■ **SOURCE PASSAGE**
I'm told most of the value of a diamond ring is in the stone, wouldn't it be a good idea to buy a second hand ring from a reputable jeweller (I'm told second hand are better value) and then cannibalise it and get a goldsmith to fashion a ring of my own design with the stone. I'm sure he'd also accept the old ring as part payment? Genius/foolish?? 

*ClubMan*
*Administrator*
*Re: second hand jewellery*

"I'm told most of the value of a diamond ring is in the stone"

I thought that most of the value was in the sentimentality - maybe I'm just old fashioned... 

*sueellen*
*Registered User*
*Re: second hand jewellery*

An old wives' tale also says if its your own ring and you have it reset its supposed to bring bad luck - but don't pay too much attention to old wives' tales.

Always think its very sad that someone has to sell their wedding/engagement ring - ok, for some people they might not have happy memories from them but to go ahead and sell them 

Reputable jewellers are also getting very careful about checking stones in rings both when they take them in for repair and when they return them to the owner. Too many stories in the past about stones being changed with cubic zirconias. Be very careful which goldsmith you go to. It also seems like a lot of work and even if you did find one to do it it would probably cost a lot more than buying a new ring.

Osborne Jewellers, 74, Middle Abbey St., D/1 is one reputable co. that springs to mind who might give you a quote for that type of work. Their phone no. is 8726608 or they might recommend someone else. Fields were mentioned earlier in the thread and they are also very good but from my dealings with them over the years I don't think they would be interested in that type of work. 

*ClubMan*
*Administrator*
*Re: second hand jewellery*

Once again I'd recommend Vincent O'Neill aka Goldsmith's on South Anne's Street - upstairs through a door near that cheese shop (Sheridan's?). Nice bloke, good quality work/jewellery (off the shelf or custom made) and reasonable prices. Number one place for watch batteries, straps etc. as well in my opinion.


----------



## unreg

*Advice from my post*

Just to add some advice posted on my engagement ring thread ( anyone looking for a ring should check www.cooldiamonds.com who are based in the UK. They ship to Ireland or you can collect. You can punch in the details of the ring you want (the 4 c's) and it'll give you a price and pictures of the ring. Hope this helps. 

Check my origional thread to see how some Jewellers are fuelling rip off Ireland.

■ **DATA LISTING**

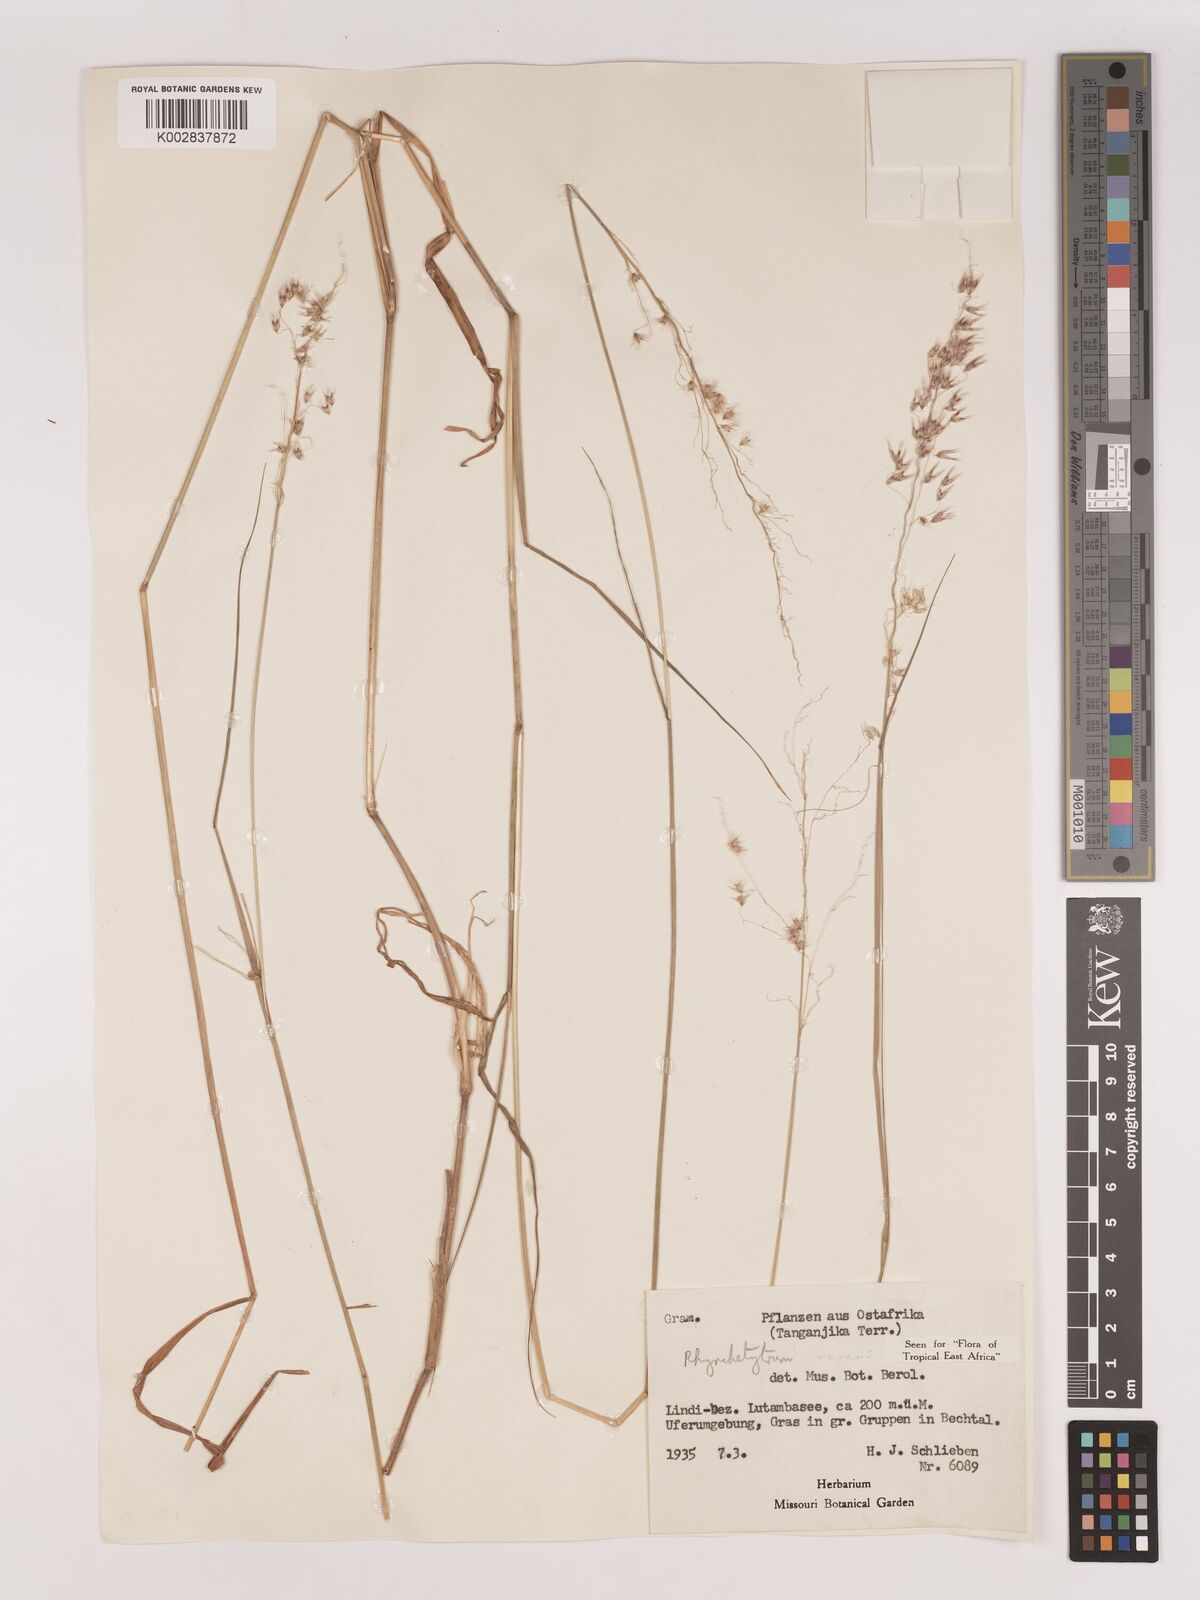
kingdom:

* * *

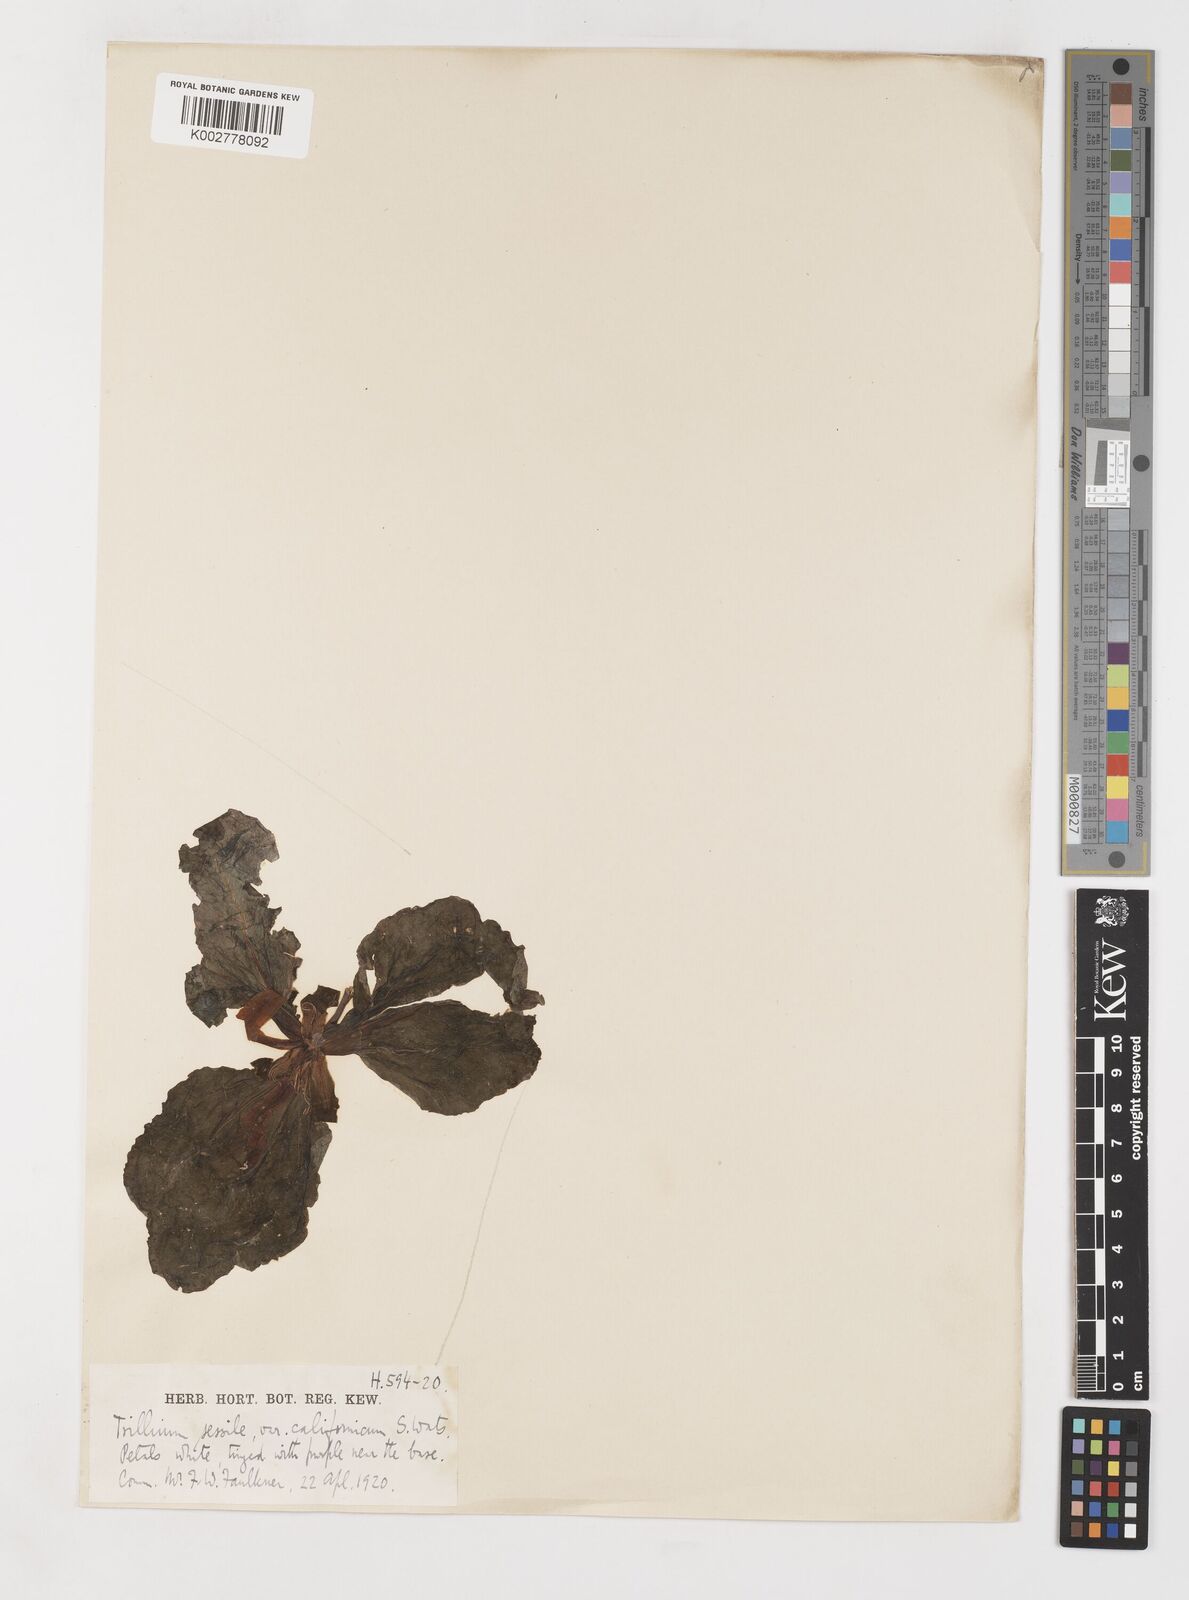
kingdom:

■ **GIVEN EXERCISE**
From the forum thread on second-hand jewelry, write out the passage from "Just to add" up to and including "Hope this helps.", word for word.

■ **COMPLETED EXERCISE**
Just to add some advice posted on my engagement ring thread ( anyone looking for a ring should check www.cooldiamonds.com who are based in the UK. They ship to Ireland or you can collect. You can punch in the details of the ring you want (the 4 c's) and it'll give you a price and pictures of the ring. Hope this helps.